* THE EXERCISE
Retype the records that come next, word for word.

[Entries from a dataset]
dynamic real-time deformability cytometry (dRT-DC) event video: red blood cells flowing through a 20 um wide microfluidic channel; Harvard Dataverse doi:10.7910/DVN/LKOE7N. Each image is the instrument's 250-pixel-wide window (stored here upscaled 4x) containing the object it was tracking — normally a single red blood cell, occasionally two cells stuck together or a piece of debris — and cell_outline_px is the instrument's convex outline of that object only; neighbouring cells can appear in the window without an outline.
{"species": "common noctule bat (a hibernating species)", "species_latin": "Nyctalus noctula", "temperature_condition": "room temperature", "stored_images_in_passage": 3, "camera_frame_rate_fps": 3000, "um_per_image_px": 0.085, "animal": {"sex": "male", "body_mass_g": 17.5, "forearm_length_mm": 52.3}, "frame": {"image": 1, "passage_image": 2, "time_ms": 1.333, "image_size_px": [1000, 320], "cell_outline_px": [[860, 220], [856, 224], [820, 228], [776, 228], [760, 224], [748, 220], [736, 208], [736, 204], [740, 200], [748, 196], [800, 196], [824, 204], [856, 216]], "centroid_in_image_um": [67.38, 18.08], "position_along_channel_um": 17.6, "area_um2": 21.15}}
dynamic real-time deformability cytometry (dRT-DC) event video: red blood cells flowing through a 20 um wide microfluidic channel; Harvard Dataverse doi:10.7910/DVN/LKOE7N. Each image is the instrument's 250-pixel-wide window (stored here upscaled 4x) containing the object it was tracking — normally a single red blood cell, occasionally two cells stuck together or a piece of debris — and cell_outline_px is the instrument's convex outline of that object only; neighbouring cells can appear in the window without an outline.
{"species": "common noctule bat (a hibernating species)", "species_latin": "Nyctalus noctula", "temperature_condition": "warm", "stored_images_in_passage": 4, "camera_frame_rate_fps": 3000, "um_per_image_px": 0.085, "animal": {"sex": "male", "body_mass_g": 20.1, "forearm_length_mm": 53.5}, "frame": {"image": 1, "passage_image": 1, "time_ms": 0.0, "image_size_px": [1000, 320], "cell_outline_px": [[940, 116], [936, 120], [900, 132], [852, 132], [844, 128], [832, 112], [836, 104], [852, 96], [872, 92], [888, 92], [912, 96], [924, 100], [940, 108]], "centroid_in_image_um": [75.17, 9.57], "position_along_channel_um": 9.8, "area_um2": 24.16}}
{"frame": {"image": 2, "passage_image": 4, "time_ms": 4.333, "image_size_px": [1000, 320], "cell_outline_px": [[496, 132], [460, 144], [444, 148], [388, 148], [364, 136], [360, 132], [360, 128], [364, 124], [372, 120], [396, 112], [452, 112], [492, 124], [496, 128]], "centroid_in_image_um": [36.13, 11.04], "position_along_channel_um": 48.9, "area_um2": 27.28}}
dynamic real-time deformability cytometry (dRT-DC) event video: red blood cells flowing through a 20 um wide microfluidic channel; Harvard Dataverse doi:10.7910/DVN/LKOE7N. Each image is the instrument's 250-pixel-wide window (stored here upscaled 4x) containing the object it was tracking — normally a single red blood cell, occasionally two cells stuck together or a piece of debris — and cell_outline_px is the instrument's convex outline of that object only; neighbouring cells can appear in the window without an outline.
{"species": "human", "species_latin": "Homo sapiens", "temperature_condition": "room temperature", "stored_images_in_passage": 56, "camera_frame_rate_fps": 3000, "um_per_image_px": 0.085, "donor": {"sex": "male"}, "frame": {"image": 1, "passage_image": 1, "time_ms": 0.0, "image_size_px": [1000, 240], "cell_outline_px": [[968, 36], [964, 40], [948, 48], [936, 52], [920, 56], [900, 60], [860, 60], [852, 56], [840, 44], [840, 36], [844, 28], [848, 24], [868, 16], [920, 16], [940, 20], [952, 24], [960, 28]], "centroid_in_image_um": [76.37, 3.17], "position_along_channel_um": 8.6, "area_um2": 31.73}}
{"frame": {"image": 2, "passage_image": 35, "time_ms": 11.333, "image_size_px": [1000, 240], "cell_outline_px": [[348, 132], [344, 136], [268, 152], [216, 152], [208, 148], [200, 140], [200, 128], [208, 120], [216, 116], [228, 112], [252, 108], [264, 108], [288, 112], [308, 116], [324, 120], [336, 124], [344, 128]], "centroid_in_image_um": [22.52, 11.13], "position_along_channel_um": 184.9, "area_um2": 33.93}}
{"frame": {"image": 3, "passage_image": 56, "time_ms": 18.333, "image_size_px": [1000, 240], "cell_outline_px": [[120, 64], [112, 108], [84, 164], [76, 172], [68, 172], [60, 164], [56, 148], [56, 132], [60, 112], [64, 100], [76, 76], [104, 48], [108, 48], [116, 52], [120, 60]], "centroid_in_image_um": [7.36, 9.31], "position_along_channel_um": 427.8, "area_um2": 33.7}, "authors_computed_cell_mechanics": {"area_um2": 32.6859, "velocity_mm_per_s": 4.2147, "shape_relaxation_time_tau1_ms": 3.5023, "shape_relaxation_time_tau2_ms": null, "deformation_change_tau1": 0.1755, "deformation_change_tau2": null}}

* FULL OUTPUT
dynamic real-time deformability cytometry (dRT-DC) event video: red blood cells flowing through a 20 um wide microfluidic channel; Harvard Dataverse doi:10.7910/DVN/LKOE7N. Each image is the instrument's 250-pixel-wide window (stored here upscaled 4x) containing the object it was tracking — normally a single red blood cell, occasionally two cells stuck together or a piece of debris — and cell_outline_px is the instrument's convex outline of that object only; neighbouring cells can appear in the window without an outline.
{"species": "common noctule bat (a hibernating species)", "species_latin": "Nyctalus noctula", "temperature_condition": "room temperature", "stored_images_in_passage": 3, "camera_frame_rate_fps": 3000, "um_per_image_px": 0.085, "animal": {"sex": "male", "body_mass_g": 17.5, "forearm_length_mm": 52.3}, "frame": {"image": 1, "passage_image": 2, "time_ms": 1.333, "image_size_px": [1000, 320], "cell_outline_px": [[860, 220], [856, 224], [820, 228], [776, 228], [760, 224], [748, 220], [736, 208], [736, 204], [740, 200], [748, 196], [800, 196], [824, 204], [856, 216]], "centroid_in_image_um": [67.38, 18.08], "position_along_channel_um": 17.6, "area_um2": 21.15}}
dynamic real-time deformability cytometry (dRT-DC) event video: red blood cells flowing through a 20 um wide microfluidic channel; Harvard Dataverse doi:10.7910/DVN/LKOE7N. Each image is the instrument's 250-pixel-wide window (stored here upscaled 4x) containing the object it was tracking — normally a single red blood cell, occasionally two cells stuck together or a piece of debris — and cell_outline_px is the instrument's convex outline of that object only; neighbouring cells can appear in the window without an outline.
{"species": "common noctule bat (a hibernating species)", "species_latin": "Nyctalus noctula", "temperature_condition": "warm", "stored_images_in_passage": 4, "camera_frame_rate_fps": 3000, "um_per_image_px": 0.085, "animal": {"sex": "male", "body_mass_g": 20.1, "forearm_length_mm": 53.5}, "frame": {"image": 1, "passage_image": 1, "time_ms": 0.0, "image_size_px": [1000, 320], "cell_outline_px": [[940, 116], [936, 120], [900, 132], [852, 132], [844, 128], [832, 112], [836, 104], [852, 96], [872, 92], [888, 92], [912, 96], [924, 100], [940, 108]], "centroid_in_image_um": [75.17, 9.57], "position_along_channel_um": 9.8, "area_um2": 24.16}}
{"frame": {"image": 2, "passage_image": 4, "time_ms": 4.333, "image_size_px": [1000, 320], "cell_outline_px": [[496, 132], [460, 144], [444, 148], [388, 148], [364, 136], [360, 132], [360, 128], [364, 124], [372, 120], [396, 112], [452, 112], [492, 124], [496, 128]], "centroid_in_image_um": [36.13, 11.04], "position_along_channel_um": 48.9, "area_um2": 27.28}}
dynamic real-time deformability cytometry (dRT-DC) event video: red blood cells flowing through a 20 um wide microfluidic channel; Harvard Dataverse doi:10.7910/DVN/LKOE7N. Each image is the instrument's 250-pixel-wide window (stored here upscaled 4x) containing the object it was tracking — normally a single red blood cell, occasionally two cells stuck together or a piece of debris — and cell_outline_px is the instrument's convex outline of that object only; neighbouring cells can appear in the window without an outline.
{"species": "human", "species_latin": "Homo sapiens", "temperature_condition": "room temperature", "stored_images_in_passage": 56, "camera_frame_rate_fps": 3000, "um_per_image_px": 0.085, "donor": {"sex": "male"}, "frame": {"image": 1, "passage_image": 1, "time_ms": 0.0, "image_size_px": [1000, 240], "cell_outline_px": [[968, 36], [964, 40], [948, 48], [936, 52], [920, 56], [900, 60], [860, 60], [852, 56], [840, 44], [840, 36], [844, 28], [848, 24], [868, 16], [920, 16], [940, 20], [952, 24], [960, 28]], "centroid_in_image_um": [76.37, 3.17], "position_along_channel_um": 8.6, "area_um2": 31.73}}
{"frame": {"image": 2, "passage_image": 35, "time_ms": 11.333, "image_size_px": [1000, 240], "cell_outline_px": [[348, 132], [344, 136], [268, 152], [216, 152], [208, 148], [200, 140], [200, 128], [208, 120], [216, 116], [228, 112], [252, 108], [264, 108], [288, 112], [308, 116], [324, 120], [336, 124], [344, 128]], "centroid_in_image_um": [22.52, 11.13], "position_along_channel_um": 184.9, "area_um2": 33.93}}
{"frame": {"image": 3, "passage_image": 56, "time_ms": 18.333, "image_size_px": [1000, 240], "cell_outline_px": [[120, 64], [112, 108], [84, 164], [76, 172], [68, 172], [60, 164], [56, 148], [56, 132], [60, 112], [64, 100], [76, 76], [104, 48], [108, 48], [116, 52], [120, 60]], "centroid_in_image_um": [7.36, 9.31], "position_along_channel_um": 427.8, "area_um2": 33.7}, "authors_computed_cell_mechanics": {"area_um2": 32.6859, "velocity_mm_per_s": 4.2147, "shape_relaxation_time_tau1_ms": 3.5023, "shape_relaxation_time_tau2_ms": null, "deformation_change_tau1": 0.1755, "deformation_change_tau2": null}}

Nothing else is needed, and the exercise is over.